I love this quote, though I’m not sure it’s accurate. From The Future of Data Storage, the piece states: “What’s the most expensive thing you can do with a piece of data? Throw it out.”
That’s from a storage vendor, and obviously they’d prefer that you keep all your data, which means more storage and backup space needed. Certainly I do think that losing data that’s valuable can be expensive, but I also think that we often keep around older data that we don’t use, or won’t use, which is expensive. Not for individual pieces, but in aggregate, it becomes expensive. This is especially true if you move to the service area where you pay for what you use, as opposed to investing in a large chunk of storage that has a fixed cost.
I didn’t really think a lot of the piece, though it did get me thinking about backups. I’ve run backups for my entire career, and in 99 point some number of nines cases, I haven’t ever used the backup file again. These were insurance against potential problems. Even in places where I restored the backup to verify the process worked, I often just discarded the backup file at some point.
Early in my career, we had tape rotation systems to reuse the media a certain number of times, while also ensuring that we had off site copies and specific points in time saved. Today there are plenty of backups systems that perform deduplication and complex disassembly or re-assembly of files from blocks to use space more efficiently. That doesn’t always work well for database restores, especially when time is of the essence.
As vendors look to add more intelligent, or at least more efficient, processing to backup systems, I wonder if they really think about databases and how we use files. I hope so, and I’d like something that was optimized for database restores.

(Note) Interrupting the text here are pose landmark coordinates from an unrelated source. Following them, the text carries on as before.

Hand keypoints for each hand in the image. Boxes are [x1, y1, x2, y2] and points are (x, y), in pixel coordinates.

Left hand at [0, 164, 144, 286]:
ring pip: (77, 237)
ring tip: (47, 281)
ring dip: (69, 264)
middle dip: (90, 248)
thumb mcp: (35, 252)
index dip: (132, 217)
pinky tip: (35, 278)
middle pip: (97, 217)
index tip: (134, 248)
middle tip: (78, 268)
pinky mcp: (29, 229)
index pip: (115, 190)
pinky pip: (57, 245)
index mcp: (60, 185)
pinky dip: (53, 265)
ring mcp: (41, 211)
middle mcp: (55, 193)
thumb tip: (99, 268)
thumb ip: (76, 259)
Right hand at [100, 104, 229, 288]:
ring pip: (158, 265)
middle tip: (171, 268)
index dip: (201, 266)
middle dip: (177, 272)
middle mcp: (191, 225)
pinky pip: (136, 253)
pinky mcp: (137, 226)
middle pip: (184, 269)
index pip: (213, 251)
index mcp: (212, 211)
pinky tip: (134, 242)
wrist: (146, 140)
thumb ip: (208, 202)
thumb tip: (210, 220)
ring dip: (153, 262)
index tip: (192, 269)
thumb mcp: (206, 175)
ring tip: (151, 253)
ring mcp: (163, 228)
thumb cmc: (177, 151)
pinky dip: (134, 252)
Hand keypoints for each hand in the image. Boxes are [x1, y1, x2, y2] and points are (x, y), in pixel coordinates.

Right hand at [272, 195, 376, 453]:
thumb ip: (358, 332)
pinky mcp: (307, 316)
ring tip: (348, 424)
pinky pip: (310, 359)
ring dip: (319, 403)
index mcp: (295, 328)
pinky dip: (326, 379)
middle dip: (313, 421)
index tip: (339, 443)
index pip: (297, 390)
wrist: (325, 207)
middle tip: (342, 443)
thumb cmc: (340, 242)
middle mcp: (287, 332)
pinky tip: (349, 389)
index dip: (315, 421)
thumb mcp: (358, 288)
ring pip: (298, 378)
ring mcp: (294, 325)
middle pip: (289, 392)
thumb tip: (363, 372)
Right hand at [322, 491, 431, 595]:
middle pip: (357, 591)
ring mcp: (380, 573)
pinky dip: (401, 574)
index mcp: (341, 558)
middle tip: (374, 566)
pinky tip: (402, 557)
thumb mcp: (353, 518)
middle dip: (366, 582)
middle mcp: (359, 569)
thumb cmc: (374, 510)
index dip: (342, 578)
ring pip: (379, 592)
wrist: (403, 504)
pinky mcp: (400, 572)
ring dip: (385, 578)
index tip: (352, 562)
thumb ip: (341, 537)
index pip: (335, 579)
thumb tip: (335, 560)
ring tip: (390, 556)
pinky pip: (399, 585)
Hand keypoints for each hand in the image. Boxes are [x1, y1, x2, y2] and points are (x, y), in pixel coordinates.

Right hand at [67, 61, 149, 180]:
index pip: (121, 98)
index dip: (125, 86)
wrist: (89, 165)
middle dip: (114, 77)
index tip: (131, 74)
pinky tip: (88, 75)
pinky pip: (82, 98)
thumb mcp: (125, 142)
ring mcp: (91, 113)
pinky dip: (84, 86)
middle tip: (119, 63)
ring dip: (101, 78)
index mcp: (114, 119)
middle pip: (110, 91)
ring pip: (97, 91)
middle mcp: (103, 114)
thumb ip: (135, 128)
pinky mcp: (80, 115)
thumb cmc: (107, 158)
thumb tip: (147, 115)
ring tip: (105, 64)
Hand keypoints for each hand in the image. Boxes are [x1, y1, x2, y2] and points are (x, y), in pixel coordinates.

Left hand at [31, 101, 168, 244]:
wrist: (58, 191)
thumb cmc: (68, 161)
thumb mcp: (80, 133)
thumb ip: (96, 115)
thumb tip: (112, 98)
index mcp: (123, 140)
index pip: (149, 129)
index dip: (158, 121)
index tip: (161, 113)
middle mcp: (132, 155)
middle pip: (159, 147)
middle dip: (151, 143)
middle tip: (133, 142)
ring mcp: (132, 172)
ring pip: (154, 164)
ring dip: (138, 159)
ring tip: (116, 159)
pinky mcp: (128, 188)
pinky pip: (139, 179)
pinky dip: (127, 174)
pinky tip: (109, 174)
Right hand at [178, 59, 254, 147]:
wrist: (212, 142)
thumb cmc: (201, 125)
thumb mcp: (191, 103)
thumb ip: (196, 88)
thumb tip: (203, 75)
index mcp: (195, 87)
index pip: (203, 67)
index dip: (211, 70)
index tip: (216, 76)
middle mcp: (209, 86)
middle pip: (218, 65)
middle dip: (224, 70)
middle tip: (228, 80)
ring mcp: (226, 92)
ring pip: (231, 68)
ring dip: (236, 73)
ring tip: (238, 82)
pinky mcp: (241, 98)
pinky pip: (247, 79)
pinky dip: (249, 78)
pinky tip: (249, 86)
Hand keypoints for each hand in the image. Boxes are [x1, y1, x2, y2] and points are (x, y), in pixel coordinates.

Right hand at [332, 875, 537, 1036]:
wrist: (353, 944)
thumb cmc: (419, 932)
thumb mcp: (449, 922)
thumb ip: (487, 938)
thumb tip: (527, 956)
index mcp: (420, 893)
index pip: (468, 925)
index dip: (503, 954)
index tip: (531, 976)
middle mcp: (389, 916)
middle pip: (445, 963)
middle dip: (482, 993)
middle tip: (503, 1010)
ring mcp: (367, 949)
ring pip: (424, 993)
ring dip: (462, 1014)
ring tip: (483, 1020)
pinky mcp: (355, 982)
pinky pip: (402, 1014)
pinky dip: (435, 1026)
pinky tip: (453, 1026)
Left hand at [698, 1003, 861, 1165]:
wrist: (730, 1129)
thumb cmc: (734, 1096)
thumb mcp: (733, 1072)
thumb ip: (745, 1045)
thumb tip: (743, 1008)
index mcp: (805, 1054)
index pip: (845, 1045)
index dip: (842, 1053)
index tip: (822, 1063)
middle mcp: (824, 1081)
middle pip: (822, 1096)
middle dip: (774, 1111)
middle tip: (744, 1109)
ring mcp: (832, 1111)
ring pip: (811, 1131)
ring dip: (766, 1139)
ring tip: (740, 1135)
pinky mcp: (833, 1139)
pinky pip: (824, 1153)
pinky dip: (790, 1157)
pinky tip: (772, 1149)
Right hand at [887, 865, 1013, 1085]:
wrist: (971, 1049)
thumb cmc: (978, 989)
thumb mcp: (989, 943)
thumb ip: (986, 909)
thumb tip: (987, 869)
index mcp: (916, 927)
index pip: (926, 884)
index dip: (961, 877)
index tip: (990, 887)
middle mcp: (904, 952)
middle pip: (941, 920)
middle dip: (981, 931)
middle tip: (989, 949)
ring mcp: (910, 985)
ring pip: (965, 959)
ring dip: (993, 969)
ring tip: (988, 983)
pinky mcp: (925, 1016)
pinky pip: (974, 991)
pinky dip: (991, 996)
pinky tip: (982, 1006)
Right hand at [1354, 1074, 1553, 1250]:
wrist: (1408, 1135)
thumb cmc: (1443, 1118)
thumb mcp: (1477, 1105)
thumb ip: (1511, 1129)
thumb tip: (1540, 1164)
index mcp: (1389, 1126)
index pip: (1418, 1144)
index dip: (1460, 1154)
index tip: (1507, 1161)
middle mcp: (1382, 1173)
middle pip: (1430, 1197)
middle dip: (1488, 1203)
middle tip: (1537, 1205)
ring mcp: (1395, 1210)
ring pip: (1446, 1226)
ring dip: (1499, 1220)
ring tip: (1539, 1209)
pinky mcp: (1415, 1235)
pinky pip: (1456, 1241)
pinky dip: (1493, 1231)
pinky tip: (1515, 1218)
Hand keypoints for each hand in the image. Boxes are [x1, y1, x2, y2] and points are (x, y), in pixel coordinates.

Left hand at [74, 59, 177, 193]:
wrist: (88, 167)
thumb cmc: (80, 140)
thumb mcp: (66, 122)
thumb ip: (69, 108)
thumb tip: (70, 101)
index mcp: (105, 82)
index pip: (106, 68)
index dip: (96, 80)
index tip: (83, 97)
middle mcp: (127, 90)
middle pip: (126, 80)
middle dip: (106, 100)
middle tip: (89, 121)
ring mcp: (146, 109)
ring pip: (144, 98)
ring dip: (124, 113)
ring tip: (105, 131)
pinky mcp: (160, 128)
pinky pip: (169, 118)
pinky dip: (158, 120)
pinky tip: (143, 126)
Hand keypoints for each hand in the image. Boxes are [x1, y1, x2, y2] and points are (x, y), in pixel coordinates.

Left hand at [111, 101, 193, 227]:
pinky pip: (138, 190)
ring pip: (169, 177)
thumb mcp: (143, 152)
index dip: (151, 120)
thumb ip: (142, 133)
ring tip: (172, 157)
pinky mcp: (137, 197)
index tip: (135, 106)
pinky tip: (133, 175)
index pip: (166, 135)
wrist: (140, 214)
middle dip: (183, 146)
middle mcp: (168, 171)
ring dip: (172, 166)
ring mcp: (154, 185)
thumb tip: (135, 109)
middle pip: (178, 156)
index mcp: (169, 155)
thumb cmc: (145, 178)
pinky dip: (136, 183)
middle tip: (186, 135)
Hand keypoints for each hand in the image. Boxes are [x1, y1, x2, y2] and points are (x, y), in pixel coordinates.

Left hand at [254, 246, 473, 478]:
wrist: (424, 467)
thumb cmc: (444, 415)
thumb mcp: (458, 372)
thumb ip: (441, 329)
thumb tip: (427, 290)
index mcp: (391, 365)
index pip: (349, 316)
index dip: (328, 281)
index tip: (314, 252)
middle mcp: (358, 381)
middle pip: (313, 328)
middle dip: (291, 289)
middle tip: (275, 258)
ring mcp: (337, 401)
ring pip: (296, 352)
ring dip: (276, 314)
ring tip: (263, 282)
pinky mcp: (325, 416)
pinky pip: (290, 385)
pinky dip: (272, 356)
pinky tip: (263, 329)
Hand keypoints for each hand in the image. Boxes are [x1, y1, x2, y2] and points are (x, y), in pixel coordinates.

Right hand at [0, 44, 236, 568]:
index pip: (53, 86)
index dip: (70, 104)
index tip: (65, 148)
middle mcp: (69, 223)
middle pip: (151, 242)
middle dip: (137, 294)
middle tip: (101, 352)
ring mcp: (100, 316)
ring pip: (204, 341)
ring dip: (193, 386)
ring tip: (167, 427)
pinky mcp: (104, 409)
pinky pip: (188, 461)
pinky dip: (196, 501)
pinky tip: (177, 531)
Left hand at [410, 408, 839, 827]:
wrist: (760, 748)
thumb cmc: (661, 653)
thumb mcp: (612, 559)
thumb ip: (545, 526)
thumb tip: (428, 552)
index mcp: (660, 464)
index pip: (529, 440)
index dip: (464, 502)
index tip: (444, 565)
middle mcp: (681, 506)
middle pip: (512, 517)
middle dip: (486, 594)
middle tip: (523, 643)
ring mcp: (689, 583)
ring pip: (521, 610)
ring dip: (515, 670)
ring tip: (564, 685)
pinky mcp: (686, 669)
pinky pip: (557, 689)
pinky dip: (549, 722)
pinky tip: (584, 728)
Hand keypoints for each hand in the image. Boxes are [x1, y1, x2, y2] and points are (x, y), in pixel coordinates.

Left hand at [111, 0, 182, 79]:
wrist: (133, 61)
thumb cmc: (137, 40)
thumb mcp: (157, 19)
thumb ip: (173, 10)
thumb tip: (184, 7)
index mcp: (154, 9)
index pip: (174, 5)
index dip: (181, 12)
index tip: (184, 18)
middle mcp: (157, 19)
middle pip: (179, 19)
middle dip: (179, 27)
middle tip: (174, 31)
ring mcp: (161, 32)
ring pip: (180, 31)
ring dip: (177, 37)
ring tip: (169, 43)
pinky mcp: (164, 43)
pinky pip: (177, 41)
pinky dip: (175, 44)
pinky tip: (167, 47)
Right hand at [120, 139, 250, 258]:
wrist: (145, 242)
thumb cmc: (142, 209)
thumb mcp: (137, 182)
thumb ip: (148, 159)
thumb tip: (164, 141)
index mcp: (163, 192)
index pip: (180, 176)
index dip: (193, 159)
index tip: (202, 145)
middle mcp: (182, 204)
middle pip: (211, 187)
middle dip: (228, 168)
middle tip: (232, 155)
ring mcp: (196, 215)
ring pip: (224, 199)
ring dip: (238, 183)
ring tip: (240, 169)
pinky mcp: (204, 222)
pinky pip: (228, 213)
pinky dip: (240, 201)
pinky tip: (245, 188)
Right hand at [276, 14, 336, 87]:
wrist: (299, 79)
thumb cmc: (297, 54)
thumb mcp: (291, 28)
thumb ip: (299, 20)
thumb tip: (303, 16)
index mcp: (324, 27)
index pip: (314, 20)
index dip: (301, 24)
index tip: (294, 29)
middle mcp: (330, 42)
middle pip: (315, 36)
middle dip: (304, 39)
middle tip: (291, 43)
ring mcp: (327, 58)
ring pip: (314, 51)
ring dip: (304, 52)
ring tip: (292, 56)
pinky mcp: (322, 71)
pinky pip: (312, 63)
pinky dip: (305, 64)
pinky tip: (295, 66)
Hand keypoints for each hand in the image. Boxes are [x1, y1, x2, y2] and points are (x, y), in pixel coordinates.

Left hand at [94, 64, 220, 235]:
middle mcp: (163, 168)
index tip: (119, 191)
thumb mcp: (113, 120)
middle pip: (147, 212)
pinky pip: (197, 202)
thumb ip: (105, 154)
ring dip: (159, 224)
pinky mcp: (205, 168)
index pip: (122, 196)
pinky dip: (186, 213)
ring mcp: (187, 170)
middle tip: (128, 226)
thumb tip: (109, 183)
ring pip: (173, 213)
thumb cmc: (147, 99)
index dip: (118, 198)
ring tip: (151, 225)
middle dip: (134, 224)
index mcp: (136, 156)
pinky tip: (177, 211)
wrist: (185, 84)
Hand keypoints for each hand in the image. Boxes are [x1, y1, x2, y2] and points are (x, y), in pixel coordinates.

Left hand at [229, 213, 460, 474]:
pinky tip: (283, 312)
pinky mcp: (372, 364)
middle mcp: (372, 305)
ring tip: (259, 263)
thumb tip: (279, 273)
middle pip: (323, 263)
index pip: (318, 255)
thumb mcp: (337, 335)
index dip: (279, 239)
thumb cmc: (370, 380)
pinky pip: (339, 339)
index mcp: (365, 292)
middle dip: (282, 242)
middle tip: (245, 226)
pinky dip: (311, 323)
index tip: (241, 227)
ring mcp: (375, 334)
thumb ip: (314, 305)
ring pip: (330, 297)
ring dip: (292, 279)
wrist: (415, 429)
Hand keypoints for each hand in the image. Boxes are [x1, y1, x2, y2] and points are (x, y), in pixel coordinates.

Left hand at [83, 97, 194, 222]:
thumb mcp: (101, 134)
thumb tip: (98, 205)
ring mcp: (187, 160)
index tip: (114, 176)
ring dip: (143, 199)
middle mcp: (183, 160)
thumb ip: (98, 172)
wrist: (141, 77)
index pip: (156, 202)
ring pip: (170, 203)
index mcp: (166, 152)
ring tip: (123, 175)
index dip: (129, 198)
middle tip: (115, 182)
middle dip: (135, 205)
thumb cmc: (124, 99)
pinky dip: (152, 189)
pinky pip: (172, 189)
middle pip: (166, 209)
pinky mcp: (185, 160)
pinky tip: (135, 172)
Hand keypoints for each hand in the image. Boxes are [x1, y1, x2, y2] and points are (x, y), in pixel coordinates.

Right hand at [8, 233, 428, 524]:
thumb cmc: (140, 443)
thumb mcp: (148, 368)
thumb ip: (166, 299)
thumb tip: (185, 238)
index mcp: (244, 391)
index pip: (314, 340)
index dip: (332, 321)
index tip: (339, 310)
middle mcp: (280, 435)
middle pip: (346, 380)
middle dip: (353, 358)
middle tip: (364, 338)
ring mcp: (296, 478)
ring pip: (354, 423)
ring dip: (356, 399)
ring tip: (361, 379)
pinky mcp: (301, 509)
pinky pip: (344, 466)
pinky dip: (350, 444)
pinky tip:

I don’t mind combining the duplicate parts of files into some index, but I need to have the latest files available for quick restores. What about backing up a database to a file and keeping this file online and ready. Then, after the next backup, move the previous one to an area that dedups it, maybe takes it offline, etc. That way I have the best of both worlds. I rarely go back further than the latest full backup for a restore, so keep this ready.
Of course, we need to consider log backups, which really need to be kept online and intact if they have been made since the last full backup. Keeping track of that is a pain, but it’s something software could easily handle. Once we’ve made a new full backup, you can mark older log backups for deduplication. Though, if you’re building this into a system, perhaps performing a restore of the full backup files automatically should be included as well.